Monday, June 21, 2010
The Riddle of Ridley Scott
If Ridley Scott had stopped working after his first three films, his legacy would be secure. The Duellists (1977) was an impressive debut which hinted that the British director was a master of period detail and cinematic beauty, but it was Alien (1979) and Blade Runner (1982) that would change the entire look and feel of a film genre. These back-to-back masterpieces are arguably the most influential science fiction films since 2001: A Space Odyssey (1968) and Star Wars (1977), a remarkable achievement considering they were both directed by the same man in a span of only three years (and that nothing has been released in the time since which has made nearly the same impact).
However, he did not stop after the success of those two films. He has continued to work and dabble in different genres regardless of popular or critical approval. With films like Thelma & Louise (1991), Gladiator (2000), Black Hawk Down (2002) and Matchstick Men (2003) on his resume, he's been nothing if not eclectic. Unlike someone like James Cameron who will only get off his can to make a new movie if he's sure it'll be the most profitable (and expensive) one ever made, Scott has demonstrated an almost relentless work ethic, moving on to the next project as soon as one is completed. But aside from a few Best Director nominations over the years, he never has been recognized as one of the most consistent, hard-working and flat-out talented directors in the world.
One of the reasons for this is that storytelling has never been Scott's greatest strength. He favors complex plots over straightforward ones, and it's no surprise he started as a commercial director when so many of his films are edited like trailers. Even on Alien and Blade Runner, widely accepted as his two greatest films, there are stretches where the story takes a back seat to the visuals.
But even when his films don't exactly draw the viewer in on a plot level, they still manage to be artful and eye-catching. The visuals in his films, whether they're about medieval times or the modern American military or some futuristic world, have always been stunningly gorgeous. I for one can't remember a damn thing about the plot of Kingdom of Heaven (2005), but it contains images that I know I'll never forget. What's more, the worlds he creates feel lived-in. His production designers, cinematographers and costume people actually manage to make Russell Crowe look like a man living hundreds of years ago, rather than an actor playing dress-up.
Unfortunately, this difficulty with storytelling, along with his tendency to bang out film after film, seems to have hurt his reputation over the years. His last four films, Robin Hood (2010), Body of Lies (2008), American Gangster (2007) and A Good Year (2006) have compiled scores of 53 (out of 100), 57, 76, and 47 on Metacritic. American Gangster was the lone hit with audiences on that list, and the only one to garner any nominations from the Academy. Reviews of these films have characterized Scott as a workmanlike director, a man whose filmmaking is always competent, but no longer captivating, at least not compared to his early stuff.

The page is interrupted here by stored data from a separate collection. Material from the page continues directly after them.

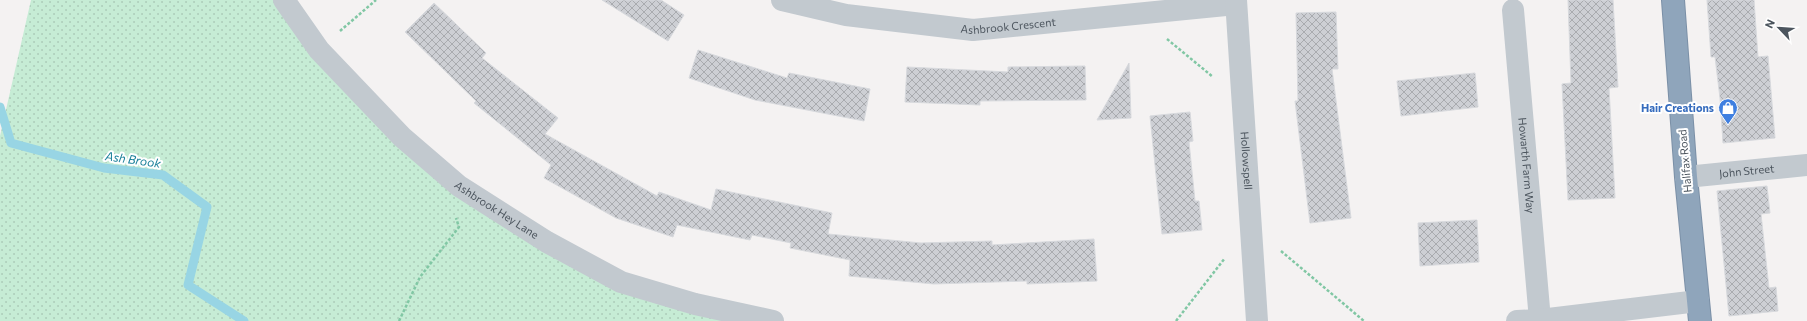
<svg xmlns="http://www.w3.org/2000/svg" width="1807" height="321" viewBox="0 0 1807 321" font-family="Commissioner,sans-serif">
  <style>
    .grass { fill: url(#grass-dots) }
    .lines { fill: none; stroke-linecap: round; stroke-linejoin: round }
    .stream { stroke: #98d5e4; stroke-width: 9 }
    .building { fill: url(#building-cross-hatch); stroke: #d7d9dd }
    .highway-casing { stroke: #7b90a7; stroke-width: 24 }
    .path { stroke: #81c7a4; stroke-width: 2.5; stroke-dasharray: 3 2; stroke-linecap: butt }
    .street { stroke: #c2c9cf; stroke-width: 22 }
    .highway { stroke: #8fa5bb; stroke-width: 22 }
    .labels { text-anchor: middle; stroke-width: 4; stroke-linejoin: round; paint-order: stroke }
    .street-label { font-size: 11px; fill: #4c555e; stroke: #fff }
    .shop-label { font-size: 11px; font-weight: bold; fill: #366cbe; stroke: #fff; text-anchor: end }
    .water-label { font-size: 12px; font-style: italic; fill: #1b809a; stroke: #fff }
  </style>
  <defs>
    <pattern id="grass-dots" width="8" height="8" patternUnits="userSpaceOnUse"><rect width="8" height="8" fill="#c6ecd5"/><path d="M2 2h.1M6 6h.1" fill="none" stroke="#acccb9" stroke-width="1.8" stroke-linecap="round"/></pattern>
    <pattern id="building-cross-hatch" width="8" height="8" patternUnits="userSpaceOnUse"><rect width="8" height="8" fill="#cdcfd4"/><path d="M0 0l8 8M0 8l8-8" fill="none" stroke="#a9abaf"/></pattern>
  </defs>
  <rect width="100%" height="100%" fill="#f4f2f2"/>
  <!-- grass -->
  <path class="grass" d="M31,0H274L312,54L544,251L740,321H0V136Z"/>
  <g class="lines">
    <!-- stream -->
    <path class="stream" d="M0,107L11,143L104,168L163,175L207,207L188,285L244,321"/>
  </g>
  <!-- building -->
  <path class="building" d="M602,0H661L684,15L668,41Z
    M1568,0H1613L1618,87L1609,88L1615,198L1568,200L1562,84L1571,83Z
    M1707,0H1754L1758,57L1768,56L1775,138L1723,143L1720,98L1715,57H1711Z
    M434,3L486,53L482,58L558,118L545,134L657,196L659,192L711,210L716,189L832,213L828,234L921,243L992,241V245L1094,239L1097,281L1027,284V281L934,284L849,276L850,260L790,248L791,243L752,235L750,240L677,225L673,237L616,218L544,178L551,165L474,103L476,101L405,32Z
    M1336,12L1338,69H1332L1351,218L1310,223L1295,101H1298L1296,13Z
    M698,50L787,78L789,73L870,89L864,121L755,100L689,78Z
    M1129,63L1131,118L1097,120Z
    M1085,66L1086,100L980,101V105L905,102L907,67L1008,72V67Z
    M1475,73L1478,107L1401,116L1397,81Z
    M1190,112L1193,141L1189,142L1195,201H1199L1202,230L1162,234L1150,116Z
    M1767,186L1770,213L1761,214L1769,288L1776,287L1778,311L1729,316L1717,191Z
    M1477,220L1479,262L1420,266L1418,223Z"/>
  <g class="lines">
    <defs>
      <path id="highway" d="M1673,0L1686,177L1700,321"/>
    </defs>
    <!-- highway casing -->
    <use href="#highway" class="highway-casing"/>
    <!-- path -->
    <path class="path" d="M340,31L376,0
      M1167,39L1213,77
      M1281,251L1364,321
      M399,321L420,277L459,227L456,218
      M1176,321L1225,258"/>
    <!-- street -->
    <g class="street">
      <path id="s1" d="M284,0L319,50L402,137L459,186L547,242L621,282L695,304L773,321"/>
      <path id="s2" d="M782,0L846,15L973,30L1236,4"/>
      <path id="s3" d="M1236,0L1257,321"/>
      <path id="s4" d="M1513,10L1540,320"/>
      <path id="s5" d="M1686,177L1807,165"/>
      <path d="M1517,321L1540,320L1698,301"/>
    </g>
    <!-- highway -->
    <use href="#highway" class="highway"/>
  </g>
  <!-- icons -->
  <defs>
    <symbol id="shop-pin" viewBox="-11 -11 22 30"><path d="M0 17L-7.5 6A9.5 9.5 0 1 1 7.5 6Z" fill="#3f7fe0" stroke="#fff"/><path d="M-5-2.5h2.3a2.7 3.5 0 0 1 5.4 0H5L5.5 6h-11ZM-1.5-2.5h3a1.5 2.3 0 0 0-3 0Z" fill="#fff"/></symbol>
  </defs>
  <g fill-rule="evenodd">
    <use href="#shop-pin" x="1717" y="97" width="22" height="30"/>
  </g>
  <g class="labels">
    <!-- street labels -->
    <g class="street-label">
      <text dy="4" stroke="none"><textPath href="#s2" startOffset="229">Ashbrook Crescent</textPath></text>
      <text dy="4" stroke="none"><textPath href="#s3" startOffset="161">Hollowspell</textPath></text>
      <text transform="translate(1685 161) rotate(-95)" y="4">Halifax Road</text>
      <text dy="4" stroke="none"><textPath href="#s4" startOffset="156">Howarth Farm Way</textPath></text>
      <text dy="4" stroke="none"><textPath href="#s5" startOffset="61">John Street</textPath></text>
      <text dy="4" stroke="none"><textPath href="#s1" startOffset="301">Ashbrook Hey Lane</textPath></text>
    </g>
    <!-- shop labels -->
    <g class="shop-label">
      <text x="1714" y="112">Hair Creations</text>
    </g>
    <!-- water labels -->
    <g class="water-label">
      <text transform="translate(133 160) rotate(8)" y="4">Ash Brook</text>
    </g>
  </g>
  <!-- north arrow -->
  <g transform="translate(1779 28) rotate(295)" stroke="#ffffff" stroke-width="3" paint-order="stroke">
  <path d="M0-3L7 15L0 10L-7 15Z" fill="#4c555e"/>
  <text y="-6" font-size="11" font-weight="bold" text-anchor="middle" fill="#4c555e">N</text>
  </g>
</svg>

This characterization is unfair to Scott, as it suggests that he no longer strives for greatness in his films, even as it acknowledges their technical brilliance. The truth is Scott is still the same director he always was, constantly putting everything he's got into every movie, never selecting projects based on prestige or profitability but only based on what interests him at that time, which seems to be changing every year. Even when his films aren't easy to love, they're very easy to admire, whether or not they change the landscape of cinema like Blade Runner did.
(It hasn't helped that his recent projects have tread increasingly familiar cinematic ground - drug empire, counter-terrorism, Robin Hood - but anyone who's seen more than a few of his films will recognize his unique visual imprint on these subjects)
And the overall career of the man should rightfully place him in the pantheon of the greatest directors living today. It's easy to point to his earliest successes and conclude that nothing else he's done since has eclipsed that. Imagine if Hitchcock had made Psycho and Rear Window as his first two films, then spent the rest of his career doing romantic comedies and crime dramas. That's the type of legacy we're talking about here, which may be frustrating for some, but remains impressive in its own right. Perhaps most impressively, Scott has stayed true to himself through all of it.